◆ SET OF TASKS ◆
A: In the forum post about AM signal range, transcribe the passage between "For one thing, I'm" and "few various radios.", inclusive.
B: According to the forum post about AM signal range, what efficiency does the FCC list for KSTP's antenna?
C: Take the forum post about AM signal range further, writing on from its final sentence.

◆ PAGE TEXT ◆
========================================
Hi all...  I'm trying to figure out a few things...

For one thing, I'm trying to figure out how far a signal, given a specific power, antenna (assuming non-directional operation), and constant ground conductivity along the path, would go.  I'm using the FCC Figure 8 calculator and groundwave curves, but am having difficulty figuring some things out.
For one example, I would like to find how far a 2.5 megawatt (I'm aware of stations in other countries that have operated with that power level) signal on 540 kHz into a Franklin antenna (like KFBK or KSTP) would go over saltwater until it's barely intelligible on a few various radios.
The FCC calculator won't let me calculate the field for a Franklin antenna, unfortunately.  I have kind-of found a workaround by finding specs that result in 1/2 that of KSTP's non-directional daytime Franklin antenna (179.4+179.4°), but don't know how to figure out the field for a KFBK 180+180° antenna.  Also, the calculator won't display fields over 9999mV/m @ 1 km, but by quartering the power (which halves the field strength) then adjusting accordingly I'm able to figure out that 2.5 MW into a KSTP franklin would be about 25,588.48 mV/m @ 1 km.  (KSTP itself is specified in the FCC as having an efficiency of 511.77 mV/m @ 1 km for 1 kW.)  However, as KSTP isn't a full 180+180° antenna like KFBK, I'm thinking my calculations haven't attained the ideal spec.  Any suggestions on how to calculate it?

Also I've downloaded the FCC database files, but am having difficulty figuring out how to put the various things together.  For example, I was wanting to find out what stations use 180.00° towers.  I found the tower data in am_towers.dat, but as there's no facility_id column in that pipe-delimited file, I can't seem to match those with the appropriate stations.  Any ideas on how to do this?  (I have OpenOffice, and was experimenting with importing a couple database files into its calc program.)

As for figuring out the range of the above signal, that's proving to not be easy, as well.  In reading various posts, apparently Radio-Locator's "fringe" 150µV/m signal is considered unusable by most people, but a pest by DXers.  Another post refers to 560 WIND Chicago being heard with a very weak 25µV/m groundwave signal somewhere, and 1400 WOND was heard at Bermuda at 7µV/m, very weak but enough above the noise to be detectable on a very good receiver.  Also calculating from my Tecsun PL-606's specified 1 mV/m @ 26dB SNR sensitivity results in a theoretical noise floor of about 50µV/m or so.  (I don't think this is entirely accurate, though, as my PL-380 has the same spec, but a different antenna and seems to be a few dB less sensitive than the PL-606, which according to someone on a yahoo ultralightdx group uses the same antenna as the PL-310.)
========================================
◆ MATERIAL PROVIDED ◆
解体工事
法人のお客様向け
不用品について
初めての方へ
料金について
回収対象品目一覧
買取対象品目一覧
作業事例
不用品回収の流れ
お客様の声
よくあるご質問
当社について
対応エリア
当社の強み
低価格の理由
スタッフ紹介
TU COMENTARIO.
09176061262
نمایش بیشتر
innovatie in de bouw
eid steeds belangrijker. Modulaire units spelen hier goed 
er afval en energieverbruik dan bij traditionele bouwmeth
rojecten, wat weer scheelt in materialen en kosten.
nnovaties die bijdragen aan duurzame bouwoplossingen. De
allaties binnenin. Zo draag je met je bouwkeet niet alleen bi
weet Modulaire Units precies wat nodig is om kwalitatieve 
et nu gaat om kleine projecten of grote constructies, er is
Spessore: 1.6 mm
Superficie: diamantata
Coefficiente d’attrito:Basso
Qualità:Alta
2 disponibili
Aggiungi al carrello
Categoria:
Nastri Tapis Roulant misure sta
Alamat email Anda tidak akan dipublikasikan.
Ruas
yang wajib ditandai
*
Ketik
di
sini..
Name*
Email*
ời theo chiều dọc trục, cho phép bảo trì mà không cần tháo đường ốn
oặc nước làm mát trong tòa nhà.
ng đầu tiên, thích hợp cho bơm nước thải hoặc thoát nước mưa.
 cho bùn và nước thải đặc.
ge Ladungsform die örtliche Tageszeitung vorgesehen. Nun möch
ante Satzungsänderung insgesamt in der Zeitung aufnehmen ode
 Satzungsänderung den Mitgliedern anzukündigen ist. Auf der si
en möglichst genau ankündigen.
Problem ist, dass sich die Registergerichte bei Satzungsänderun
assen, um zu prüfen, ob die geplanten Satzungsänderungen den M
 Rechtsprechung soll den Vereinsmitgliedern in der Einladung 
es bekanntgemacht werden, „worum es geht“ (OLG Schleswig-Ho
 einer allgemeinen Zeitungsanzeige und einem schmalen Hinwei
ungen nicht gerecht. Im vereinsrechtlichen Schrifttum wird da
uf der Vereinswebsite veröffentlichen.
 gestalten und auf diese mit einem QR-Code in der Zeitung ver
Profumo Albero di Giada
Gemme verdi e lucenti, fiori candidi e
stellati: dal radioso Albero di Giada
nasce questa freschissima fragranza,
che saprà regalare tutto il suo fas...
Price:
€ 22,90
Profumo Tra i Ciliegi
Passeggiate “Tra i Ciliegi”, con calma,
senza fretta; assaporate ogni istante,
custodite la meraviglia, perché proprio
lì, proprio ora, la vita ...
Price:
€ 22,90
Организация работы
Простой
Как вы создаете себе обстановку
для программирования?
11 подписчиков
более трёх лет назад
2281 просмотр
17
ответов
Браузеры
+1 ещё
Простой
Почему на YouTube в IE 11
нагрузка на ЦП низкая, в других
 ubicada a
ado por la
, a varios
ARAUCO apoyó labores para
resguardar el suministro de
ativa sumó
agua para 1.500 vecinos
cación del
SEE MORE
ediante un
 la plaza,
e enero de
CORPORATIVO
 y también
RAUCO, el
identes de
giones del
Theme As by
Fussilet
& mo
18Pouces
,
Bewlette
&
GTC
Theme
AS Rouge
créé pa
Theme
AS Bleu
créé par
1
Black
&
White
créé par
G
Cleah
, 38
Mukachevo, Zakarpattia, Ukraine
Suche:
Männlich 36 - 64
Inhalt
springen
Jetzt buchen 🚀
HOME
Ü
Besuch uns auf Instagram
========================================
◆ ANSWER SECTION ◆
A:
For one thing, I'm trying to figure out how far a signal, given a specific power, antenna (assuming non-directional operation), and constant ground conductivity along the path, would go.  I'm using the FCC Figure 8 calculator and groundwave curves, but am having difficulty figuring some things out.
For one example, I would like to find how far a 2.5 megawatt (I'm aware of stations in other countries that have operated with that power level) signal on 540 kHz into a Franklin antenna (like KFBK or KSTP) would go over saltwater until it's barely intelligible on a few various radios.

B: 511.77 mV/m at 1 km for 1 kW.

C:
I can't seem to calculate the distance to the 7µV/m contour of the above mega signal, though.  That would require me to read the graph at a level of 0.000027356mV/m (taking into account the conversion factor, as the graph assumes 100mV/m @ 1 km), and it only goes down to 0.0001 mV/m.  I was able to calculate a distance of 1305 miles (2100 km) at 25µV/m over saltwater, though, as it was right at the bottom of the scale.  However, this is still not as far as the 2158 mi / 3474 km distance at which someone using a Sony ICF-6500W was "clearly able to copy" 560 WQAM Miami, FL, while at Signal Hill, Newfoundland.  Considering that, I'm thinking a 2.5 megawatt signal into a Franklin that's heard with an excellent radio and antenna should go quite a bit farther than that over saltwater until it's unintelligible, but.... how far?

Also, I don't know at what signal level various radios, assuming there's no interference from any man-made sources and any naturally-occuring atmospheric noise, etc, is at its lowest level, would lose reception of a signal, or at least have it severely degraded.  I'll post a few short sound clips of a few signals here.  Most of them were actually recorded off locals, I just used a portable radio that I know has terrible sensitivity (for example a 1 mV/m signal is near the noise floor on this radio), rotated to null the signal some, and a detuned external loop antenna to further null the signal.
Barely detectable signal - I can recognize a song that's playing near the beginning of the clip, and can tell there's audio there, but can't make out what it's saying.  (The only reason I know that it's in Spanish is because I know that station, 910 KECR, broadcasts that language at that time of day.)
Faint but intelligible signal.  The music at the beginning of this clip is easier for my ear to hear, and if I pay careful attention while using sound-isolating earphones in a quiet environment I can make out what the announcer is saying in Spanish.
Somewhat weak, but easily intelligible signal.  I would readily listen to a signal at this level, and maybe even a bit weaker, without having to think twice.  I could even settle for the above example (#2) if I had to, but would prefer something more like this.
And, for a couple stronger ones...
Fair signal - this one barely lit the "tune" indicator on that radio.  AFAIK some radios that have a "scan" or "seek" function would trip at a similar level.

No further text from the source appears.